Monday, 18 April 2011

Inca Trail

We are officially back alive, although Phoebe insists she has a very sore achilles tendon.
It was probably the hardest thing both of us have ever done, as mostly it consisted of walking up a mountain- on winding staircases, and then down again in the rain. It was however a worthwhile experience, as the scenery was amazing and the people were lovely. We are completely tired and  I think our clothes might be unfit for the launderette, as we were hiking all day with no shower.

Day one:
On the first day we got up at 6, and then ate loads of breakfast (because it was free and we have to get our moneys worth. Next we got into a minibus and went to a village which is sponsored by the company we booked the trail with (Gap adventures). They support this village making sure they continue their way of life using traditional processes without the interference of globalisation. Phoebe bought a poncho... crazy times....

After the village we moved on to an Inca site called Pisac, which mainly consists of agricultural terraces and a religious sector, located not far into the Sacred Valley.

We stayed the night  in a place called Ollantaytambo which has another Inca site (and guess what there are a lot more to come). In case you didnt know, an Inca site is basically just walls, interesting walls but still walls. But there are different walls... pre inca walls... granite walls... lots of lovely walls.

Day Two:
This was day one of the actual Inca trail, with lots of walking and sweating. This day wasn't too hard as it was more of a warm up to get us acclimatised but still it was a bit of a shock, as neither of us had done any real exercise in a long time. We treked for around six hours but it was mostly flat and nothing compared to what was to come...

Day Three:
Possibly the worst day of my life. Literally. Actual hell.
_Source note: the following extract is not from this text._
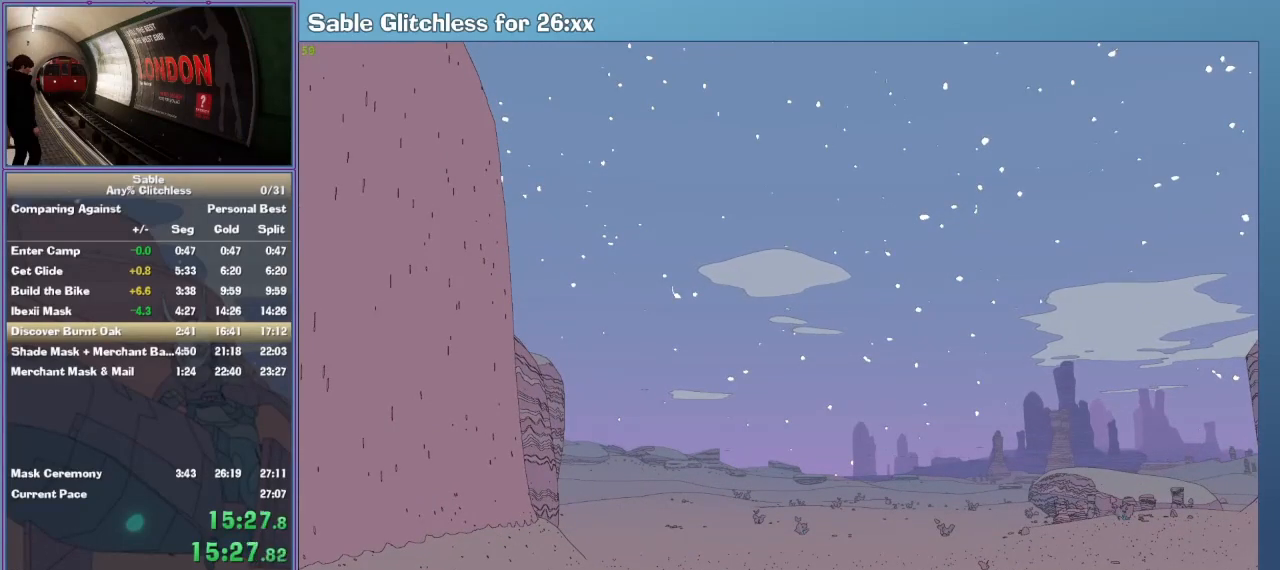
{"keys": ["w"], "mouse": [], "events": []}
It was a little like the punishment of Sisyphus (eternal pushing of a boulder up a hill and then watching it roll back down), except unfortunately Phoebe was Sisyphus and I was the boulder.

This hill was imense in fact to get up to the killer hill you had to walk up something which was basically a mountain for two hours. Oh and I forgot to mention we didn't have trekking poles as we were too cheap to pay to hire them. At the top of the mountain is 'Dead woman's pass', at 4200metres (or as our guide liked to call it 'Gringo killer'), the peak forms the shape of a nipple which made the experience all the more surreal and emotionally traumatic.

And then of course what comes up must come down... The down part was wet, and the Inca's really couldnt get enough of stairs. They couldnt even make nice straight ones. However, on a postive note Phoebe discovered her true talent. Down hill hiking.

Day Four:
More Inca ruins and a lot more rain.

Day Five:
We woke up at 3 in the morning becasue there is only allowed to be 500 people inside Machu Picchu at once because of crowding issues, this means that it is a race to be first to get throught the gate which opens at 5.30, and even then it was a 2 hour hike in the rain to get to the Sun gate which is where you finally get a view of the famous site. Obviously they weren't going to make it easy... For one, our guide was playing cringey 80's music which is not what you want to hear at 4 in the morning waiting in the pitch black rain for a kiosk to open in a hour and a halfs time. But, we were the first group in line... and Phoebe was the second person to reach the Sun gate.

On top of that those fun loving Inca's added monkey steps (virtical climb more like) in the forest just to make our journey more pleasant and to make us wetter and considerably more dirty, (I'm sorry mum for not brushing my hair in the photos... it wouldn't have made a difference anyway.)
When we finally reached the top it was really cloudy as we were in a cloud forest so we couldn't really see that much of MP at that point anyway but that didn't stop it being beautiful.

During the day the sun came up and it was quite hot. Machu Picchu is beautiful, and it is incredible that the Spanish found it necessary to destroy such an interesting and unthreatening civillisation. It was discovered by a man called Hiram Bingham (only an american would call their child Hiram), who found it by surprise when a little boy led him there, as it was a site long known by the local people. Since then a great deal of it has been re-built with the rocks that had fallen and it is now a MASSIVE tourist hot spot filled with half of Japan and China, donned in Machu Picchu hats with attatched mosquito nets, gloves, face masks and all. There are also a lot of people like my dad skulking around with cameras desperately fighting to get the best picture- or most of the time picture of someone else taking a picture (arty). But it was amazing, so you can completely understand why people go. Oh and they use llamas to cut the grass (llamowers) and sometimes the llamas just stand in the middle of walkways creating havok with terrified old ladies and also making substancial traffic jams.